++++ Provided entries
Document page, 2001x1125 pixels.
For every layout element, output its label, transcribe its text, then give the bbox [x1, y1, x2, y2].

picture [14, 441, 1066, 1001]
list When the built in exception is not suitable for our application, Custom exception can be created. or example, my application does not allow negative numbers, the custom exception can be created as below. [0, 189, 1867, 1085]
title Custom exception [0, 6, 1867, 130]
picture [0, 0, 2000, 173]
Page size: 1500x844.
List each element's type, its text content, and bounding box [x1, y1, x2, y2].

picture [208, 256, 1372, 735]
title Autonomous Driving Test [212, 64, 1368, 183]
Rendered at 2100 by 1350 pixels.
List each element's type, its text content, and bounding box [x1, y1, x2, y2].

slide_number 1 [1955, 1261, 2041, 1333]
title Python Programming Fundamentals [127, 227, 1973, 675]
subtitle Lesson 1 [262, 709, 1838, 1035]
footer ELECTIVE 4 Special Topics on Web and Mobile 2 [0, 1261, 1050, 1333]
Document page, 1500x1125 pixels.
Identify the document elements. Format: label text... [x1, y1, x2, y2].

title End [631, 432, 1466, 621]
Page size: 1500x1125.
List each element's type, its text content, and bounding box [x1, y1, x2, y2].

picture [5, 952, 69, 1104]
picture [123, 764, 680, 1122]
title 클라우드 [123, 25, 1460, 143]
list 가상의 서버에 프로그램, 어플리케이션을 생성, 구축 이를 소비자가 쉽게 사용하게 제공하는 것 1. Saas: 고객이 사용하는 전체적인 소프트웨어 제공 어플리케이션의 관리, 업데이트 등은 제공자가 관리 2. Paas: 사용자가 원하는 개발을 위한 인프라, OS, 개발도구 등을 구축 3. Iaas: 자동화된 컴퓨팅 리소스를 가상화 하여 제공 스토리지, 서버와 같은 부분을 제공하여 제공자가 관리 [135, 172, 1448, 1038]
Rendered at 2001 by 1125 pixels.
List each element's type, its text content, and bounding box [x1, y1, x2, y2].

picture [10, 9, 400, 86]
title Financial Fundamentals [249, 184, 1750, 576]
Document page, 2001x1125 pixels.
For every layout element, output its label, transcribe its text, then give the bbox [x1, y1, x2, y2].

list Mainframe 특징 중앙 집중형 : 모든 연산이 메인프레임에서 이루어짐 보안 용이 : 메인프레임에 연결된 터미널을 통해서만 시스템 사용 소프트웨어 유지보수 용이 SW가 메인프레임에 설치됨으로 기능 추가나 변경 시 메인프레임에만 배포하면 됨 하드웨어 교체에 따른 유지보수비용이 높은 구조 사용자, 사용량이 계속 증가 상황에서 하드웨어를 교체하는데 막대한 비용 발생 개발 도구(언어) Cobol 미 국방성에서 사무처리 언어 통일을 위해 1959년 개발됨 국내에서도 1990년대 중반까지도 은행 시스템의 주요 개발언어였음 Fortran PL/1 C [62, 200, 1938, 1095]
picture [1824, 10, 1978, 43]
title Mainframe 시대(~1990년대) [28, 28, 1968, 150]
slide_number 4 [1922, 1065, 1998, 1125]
++++++++
* [Task details]
Please copy out every line shown above, exactly.

* [Exercise output]
Document page, 2001x1125 pixels.
For every layout element, output its label, transcribe its text, then give the bbox [x1, y1, x2, y2].

picture [14, 441, 1066, 1001]
list When the built in exception is not suitable for our application, Custom exception can be created. or example, my application does not allow negative numbers, the custom exception can be created as below. [0, 189, 1867, 1085]
title Custom exception [0, 6, 1867, 130]
picture [0, 0, 2000, 173]
Page size: 1500x844.
List each element's type, its text content, and bounding box [x1, y1, x2, y2].

picture [208, 256, 1372, 735]
title Autonomous Driving Test [212, 64, 1368, 183]
Rendered at 2100 by 1350 pixels.
List each element's type, its text content, and bounding box [x1, y1, x2, y2].

slide_number 1 [1955, 1261, 2041, 1333]
title Python Programming Fundamentals [127, 227, 1973, 675]
subtitle Lesson 1 [262, 709, 1838, 1035]
footer ELECTIVE 4 Special Topics on Web and Mobile 2 [0, 1261, 1050, 1333]
Document page, 1500x1125 pixels.
Identify the document elements. Format: label text... [x1, y1, x2, y2].

title End [631, 432, 1466, 621]
Page size: 1500x1125.
List each element's type, its text content, and bounding box [x1, y1, x2, y2].

picture [5, 952, 69, 1104]
picture [123, 764, 680, 1122]
title 클라우드 [123, 25, 1460, 143]
list 가상의 서버에 프로그램, 어플리케이션을 생성, 구축 이를 소비자가 쉽게 사용하게 제공하는 것 1. Saas: 고객이 사용하는 전체적인 소프트웨어 제공 어플리케이션의 관리, 업데이트 등은 제공자가 관리 2. Paas: 사용자가 원하는 개발을 위한 인프라, OS, 개발도구 등을 구축 3. Iaas: 자동화된 컴퓨팅 리소스를 가상화 하여 제공 스토리지, 서버와 같은 부분을 제공하여 제공자가 관리 [135, 172, 1448, 1038]
Rendered at 2001 by 1125 pixels.
List each element's type, its text content, and bounding box [x1, y1, x2, y2].

picture [10, 9, 400, 86]
title Financial Fundamentals [249, 184, 1750, 576]
Document page, 2001x1125 pixels.
For every layout element, output its label, transcribe its text, then give the bbox [x1, y1, x2, y2].

list Mainframe 특징 중앙 집중형 : 모든 연산이 메인프레임에서 이루어짐 보안 용이 : 메인프레임에 연결된 터미널을 통해서만 시스템 사용 소프트웨어 유지보수 용이 SW가 메인프레임에 설치됨으로 기능 추가나 변경 시 메인프레임에만 배포하면 됨 하드웨어 교체에 따른 유지보수비용이 높은 구조 사용자, 사용량이 계속 증가 상황에서 하드웨어를 교체하는데 막대한 비용 발생 개발 도구(언어) Cobol 미 국방성에서 사무처리 언어 통일을 위해 1959년 개발됨 국내에서도 1990년대 중반까지도 은행 시스템의 주요 개발언어였음 Fortran PL/1 C [62, 200, 1938, 1095]
picture [1824, 10, 1978, 43]
title Mainframe 시대(~1990년대) [28, 28, 1968, 150]
slide_number 4 [1922, 1065, 1998, 1125]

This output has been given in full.